У нас, к сожалению, все обстоит именно так. Мы живем в нечистоплотную эпоху, в которой не существует сдерживающих центров. Люди достигают своей цели, карьеры, не брезгуя ничем. Например, я вот пожелал жить в этом доме, потому обращусь ко всем знакомым, найму омон. Он придет и всех прежних владельцев и претендентов втопчет в грязь. А потом приду, сяду и скажу: «Это мое». Но лично я как раз и не приду, но случаев таких немало. Вот в этом беда, я думаю, и России, и Украины. В меньшей степени эта проблема есть на Западе. Но там очень сильна юриспруденция и суды. А у нас стопроцентная коррупция власти. Найти честного судью и защитить свои права сейчас практически невозможно. Вот поэтому у нас так вольготно живется бандитам. Законы устроены так, чтобы прохвосту было легче уйти от ответственности, а человеку порядочному — еще труднее найти правду и добиться справедливости.
— Получается очень безнадежная картина...
— А у меня никаких надежд, никакого восторга по поводу будущего нет.
— А что делать?
— Ничего. Донашивать, что есть. Как в старом анекдоте.
— Часто людям доставляют радость всевозможные увлечения. Расскажите о ваших хобби?
— Мои увлечения закончились. Я собрал гигантскую коллекцию видео. Наверное, тысячу-полторы кассет. И вот недавно все подарил. Это были копии, которые я переписывал. Сейчас все стало доступно, и я понял, что мои «коллекционные» фильмы никогда уже смотреть не буду... Какое-то время увлекался гжелью. Безумно люблю ее, а сейчас просто не остается для этой коллекции места.

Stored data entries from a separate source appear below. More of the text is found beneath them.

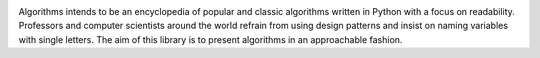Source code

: .. image:: images/algorithms.png

|travis| |coverage|

Algorithms intends to be an encyclopedia of popular and classic algorithms written
in Python with a focus on readability. Professors and computer scientists around
the world refrain from using design patterns and insist on naming variables
with single letters. The aim of this library is to present algorithms in an
approachable fashion.



.. |travis| image:: https://travis-ci.org/mandeep/Algorithms.svg?branch=master
    :target: https://travis-ci.org/mandeep/Algorithms
.. |coverage| image:: https://img.shields.io/coveralls/mandeep/Algorithms.svg
    :target: https://coveralls.io/github/mandeep/Algorithms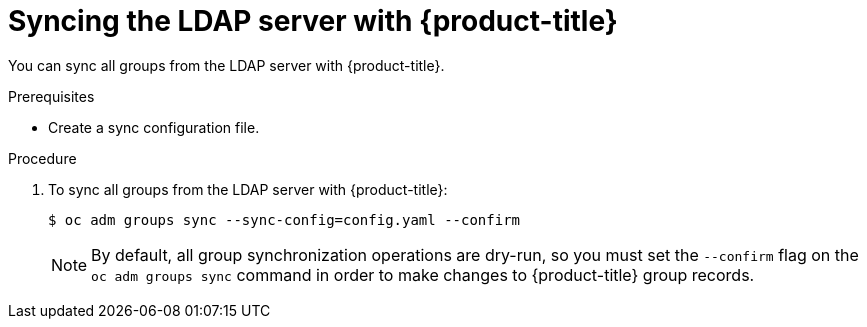 // Module included in the following assemblies:
//
// * authentication/ldap-syncing-groups.adoc

[id="ldap-syncing-running-all-ldap_{context}"]
= Syncing the LDAP server with {product-title}

You can sync all groups from the LDAP server with {product-title}.

.Prerequisites

* Create a sync configuration file.

.Procedure

. To sync all groups from the LDAP server with {product-title}:
+
----
$ oc adm groups sync --sync-config=config.yaml --confirm
----
+
[NOTE]
====
By default, all group synchronization operations are dry-run, so you
must set the `--confirm` flag on the `oc adm groups sync` command in order to make
changes to {product-title} group records.
====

Я все больше ценю просто состояние покоя и удовлетворения. Очень хочется прийти, сесть в кресло и сказать: «Хорошо-о... Удобно-о... Комфортно-о-о!». Сесть за стол, и сказать: «Чудесно, изысканно!». Посмотреть на природу: «Красиво... Замечательно!», — то есть получить удовольствие. Я гедонист. Есть такое направление в философии. Давайте вспомним философию коммунизма, и христианская вся на крови, и фашистская. Там, где начинаются опыты с человеческими существами, получается кровь. А гедонизм — вполне безобидно.